Material for this task:
———
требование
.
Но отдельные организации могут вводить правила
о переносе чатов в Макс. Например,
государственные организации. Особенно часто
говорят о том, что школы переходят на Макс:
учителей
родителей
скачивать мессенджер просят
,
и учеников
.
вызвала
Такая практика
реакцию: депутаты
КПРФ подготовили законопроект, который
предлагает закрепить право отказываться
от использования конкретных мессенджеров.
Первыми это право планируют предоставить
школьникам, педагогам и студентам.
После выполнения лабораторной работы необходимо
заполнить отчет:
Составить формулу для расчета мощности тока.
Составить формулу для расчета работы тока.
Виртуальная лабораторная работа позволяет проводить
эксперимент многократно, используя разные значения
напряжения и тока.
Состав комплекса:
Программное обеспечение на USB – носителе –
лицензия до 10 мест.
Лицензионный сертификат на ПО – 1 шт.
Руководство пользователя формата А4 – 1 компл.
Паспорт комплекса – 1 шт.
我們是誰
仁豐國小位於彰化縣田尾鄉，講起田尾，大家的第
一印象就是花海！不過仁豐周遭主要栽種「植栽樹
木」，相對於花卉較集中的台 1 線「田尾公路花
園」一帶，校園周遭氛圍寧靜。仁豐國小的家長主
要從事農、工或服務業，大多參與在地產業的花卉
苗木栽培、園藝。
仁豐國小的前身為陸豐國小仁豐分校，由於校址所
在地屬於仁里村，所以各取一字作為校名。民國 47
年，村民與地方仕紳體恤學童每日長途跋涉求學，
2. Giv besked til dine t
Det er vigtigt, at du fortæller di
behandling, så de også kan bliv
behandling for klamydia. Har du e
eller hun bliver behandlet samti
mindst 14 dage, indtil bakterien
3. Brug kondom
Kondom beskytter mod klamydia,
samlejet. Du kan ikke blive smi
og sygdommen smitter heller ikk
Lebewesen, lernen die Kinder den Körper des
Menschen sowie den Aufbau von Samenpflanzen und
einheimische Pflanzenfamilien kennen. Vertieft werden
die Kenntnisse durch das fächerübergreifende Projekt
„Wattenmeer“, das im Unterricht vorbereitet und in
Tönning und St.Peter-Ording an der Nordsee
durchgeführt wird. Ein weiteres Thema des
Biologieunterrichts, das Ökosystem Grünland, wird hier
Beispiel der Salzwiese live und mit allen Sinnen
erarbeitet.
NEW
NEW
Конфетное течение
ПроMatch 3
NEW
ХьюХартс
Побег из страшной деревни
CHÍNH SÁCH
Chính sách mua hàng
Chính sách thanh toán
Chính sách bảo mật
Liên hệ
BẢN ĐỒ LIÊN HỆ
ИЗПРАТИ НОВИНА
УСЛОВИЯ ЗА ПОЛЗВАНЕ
———
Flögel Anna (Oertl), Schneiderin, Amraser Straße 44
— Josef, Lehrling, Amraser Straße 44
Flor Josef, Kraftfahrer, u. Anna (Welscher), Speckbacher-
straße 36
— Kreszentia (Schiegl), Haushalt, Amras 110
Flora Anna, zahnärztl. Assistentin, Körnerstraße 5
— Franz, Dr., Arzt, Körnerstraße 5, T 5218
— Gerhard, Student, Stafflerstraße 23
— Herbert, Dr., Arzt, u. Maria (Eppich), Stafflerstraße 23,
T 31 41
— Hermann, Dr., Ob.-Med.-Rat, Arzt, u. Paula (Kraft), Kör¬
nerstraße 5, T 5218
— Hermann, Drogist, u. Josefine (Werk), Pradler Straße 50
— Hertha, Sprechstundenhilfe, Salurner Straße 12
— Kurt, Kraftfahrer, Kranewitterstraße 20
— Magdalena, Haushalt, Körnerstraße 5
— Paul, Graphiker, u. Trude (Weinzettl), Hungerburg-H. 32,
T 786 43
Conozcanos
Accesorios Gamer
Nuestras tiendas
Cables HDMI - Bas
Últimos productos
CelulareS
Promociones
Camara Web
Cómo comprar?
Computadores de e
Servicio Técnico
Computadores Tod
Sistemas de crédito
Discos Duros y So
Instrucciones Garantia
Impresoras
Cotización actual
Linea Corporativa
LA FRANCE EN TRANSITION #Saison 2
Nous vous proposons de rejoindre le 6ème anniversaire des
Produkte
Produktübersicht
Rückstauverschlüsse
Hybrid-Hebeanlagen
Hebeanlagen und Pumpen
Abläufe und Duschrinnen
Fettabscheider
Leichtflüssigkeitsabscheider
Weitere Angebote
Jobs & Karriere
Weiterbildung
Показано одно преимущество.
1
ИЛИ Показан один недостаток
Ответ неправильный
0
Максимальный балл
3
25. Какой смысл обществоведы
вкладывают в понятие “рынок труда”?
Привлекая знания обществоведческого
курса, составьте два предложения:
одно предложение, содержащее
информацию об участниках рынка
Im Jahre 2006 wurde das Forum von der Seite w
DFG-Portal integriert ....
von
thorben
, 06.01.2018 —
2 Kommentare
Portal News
———
Job:
Please reproduce, unchanged, the items from the line containing "Flögel Anna (Oertl), Schneiderin, Amraser" through the line containing "Leichtflüssigkeitsabscheider", including both of those lines.

Solved exercise:
Flögel Anna (Oertl), Schneiderin, Amraser Straße 44
— Josef, Lehrling, Amraser Straße 44
Flor Josef, Kraftfahrer, u. Anna (Welscher), Speckbacher-
straße 36
— Kreszentia (Schiegl), Haushalt, Amras 110
Flora Anna, zahnärztl. Assistentin, Körnerstraße 5
— Franz, Dr., Arzt, Körnerstraße 5, T 5218
— Gerhard, Student, Stafflerstraße 23
— Herbert, Dr., Arzt, u. Maria (Eppich), Stafflerstraße 23,
T 31 41
— Hermann, Dr., Ob.-Med.-Rat, Arzt, u. Paula (Kraft), Kör¬
nerstraße 5, T 5218
— Hermann, Drogist, u. Josefine (Werk), Pradler Straße 50
— Hertha, Sprechstundenhilfe, Salurner Straße 12
— Kurt, Kraftfahrer, Kranewitterstraße 20
— Magdalena, Haushalt, Körnerstraße 5
— Paul, Graphiker, u. Trude (Weinzettl), Hungerburg-H. 32,
T 786 43
Conozcanos
Accesorios Gamer
Nuestras tiendas
Cables HDMI - Bas
Últimos productos
CelulareS
Promociones
Camara Web
Cómo comprar?
Computadores de e
Servicio Técnico
Computadores Tod
Sistemas de crédito
Discos Duros y So
Instrucciones Garantia
Impresoras
Cotización actual
Linea Corporativa
LA FRANCE EN TRANSITION #Saison 2
Nous vous proposons de rejoindre le 6ème anniversaire des
Produkte
Produktübersicht
Rückstauverschlüsse
Hybrid-Hebeanlagen
Hebeanlagen und Pumpen
Abläufe und Duschrinnen
Fettabscheider
Leichtflüssigkeitsabscheider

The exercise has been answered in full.